EXERCISE GOAL: In the material below, copy out the lines word for word, starting at the line that contains "In maart 2023" and ending at the line that contains "verbetert, brengt het", both included.

DATA EXCERPTS:
★ ★ ★ ★ ★
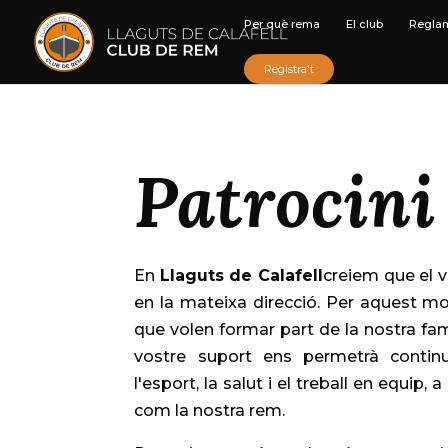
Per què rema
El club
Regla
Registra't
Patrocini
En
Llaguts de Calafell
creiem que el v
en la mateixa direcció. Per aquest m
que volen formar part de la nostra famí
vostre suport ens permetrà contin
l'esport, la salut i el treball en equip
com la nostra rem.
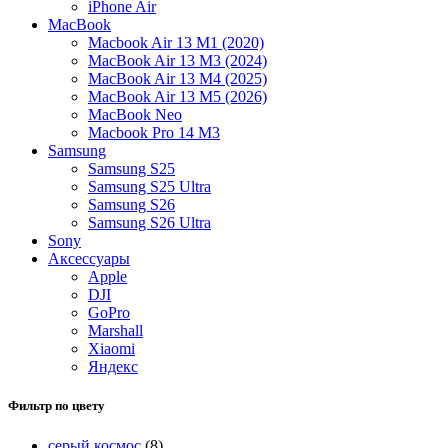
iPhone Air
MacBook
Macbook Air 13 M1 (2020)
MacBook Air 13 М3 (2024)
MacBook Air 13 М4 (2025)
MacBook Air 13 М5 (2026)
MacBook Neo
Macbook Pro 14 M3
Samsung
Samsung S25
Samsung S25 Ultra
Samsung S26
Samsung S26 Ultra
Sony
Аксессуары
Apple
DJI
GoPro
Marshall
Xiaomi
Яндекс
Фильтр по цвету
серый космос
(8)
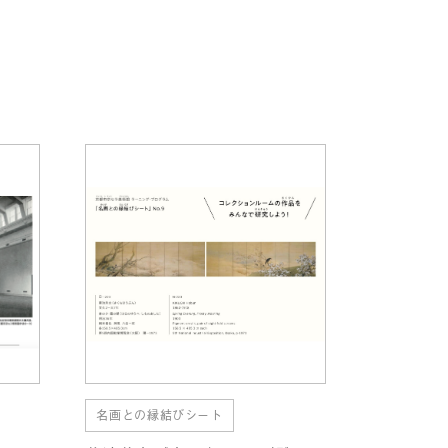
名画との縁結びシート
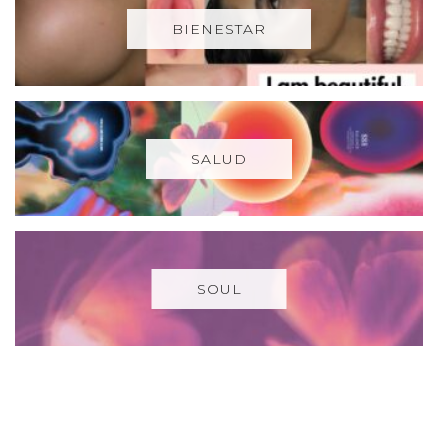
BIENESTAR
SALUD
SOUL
★ ★ ★ ★ ★
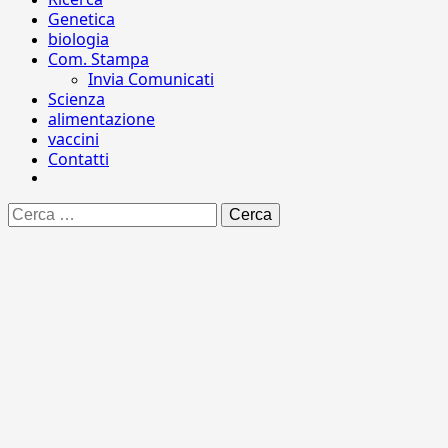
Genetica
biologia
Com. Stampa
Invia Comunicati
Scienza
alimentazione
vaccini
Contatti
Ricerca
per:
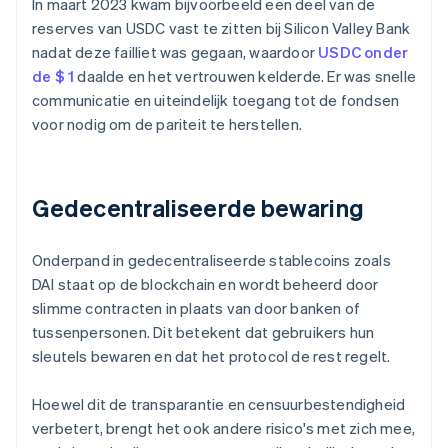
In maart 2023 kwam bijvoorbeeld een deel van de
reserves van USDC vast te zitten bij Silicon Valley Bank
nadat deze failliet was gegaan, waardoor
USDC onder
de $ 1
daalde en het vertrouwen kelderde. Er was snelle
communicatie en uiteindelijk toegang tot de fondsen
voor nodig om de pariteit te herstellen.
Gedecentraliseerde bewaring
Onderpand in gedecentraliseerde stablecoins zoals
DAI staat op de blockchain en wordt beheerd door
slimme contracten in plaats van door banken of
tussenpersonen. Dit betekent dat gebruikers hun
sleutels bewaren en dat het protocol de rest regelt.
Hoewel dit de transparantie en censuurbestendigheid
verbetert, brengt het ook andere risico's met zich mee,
★ ★ ★ ★ ★
RESPONSE TO THIS EXERCISE:
In maart 2023 kwam bijvoorbeeld een deel van de
reserves van USDC vast te zitten bij Silicon Valley Bank
nadat deze failliet was gegaan, waardoor
USDC onder
de $ 1
daalde en het vertrouwen kelderde. Er was snelle
communicatie en uiteindelijk toegang tot de fondsen
voor nodig om de pariteit te herstellen.
Gedecentraliseerde bewaring
Onderpand in gedecentraliseerde stablecoins zoals
DAI staat op de blockchain en wordt beheerd door
slimme contracten in plaats van door banken of
tussenpersonen. Dit betekent dat gebruikers hun
sleutels bewaren en dat het protocol de rest regelt.
Hoewel dit de transparantie en censuurbestendigheid
verbetert, brengt het ook andere risico's met zich mee,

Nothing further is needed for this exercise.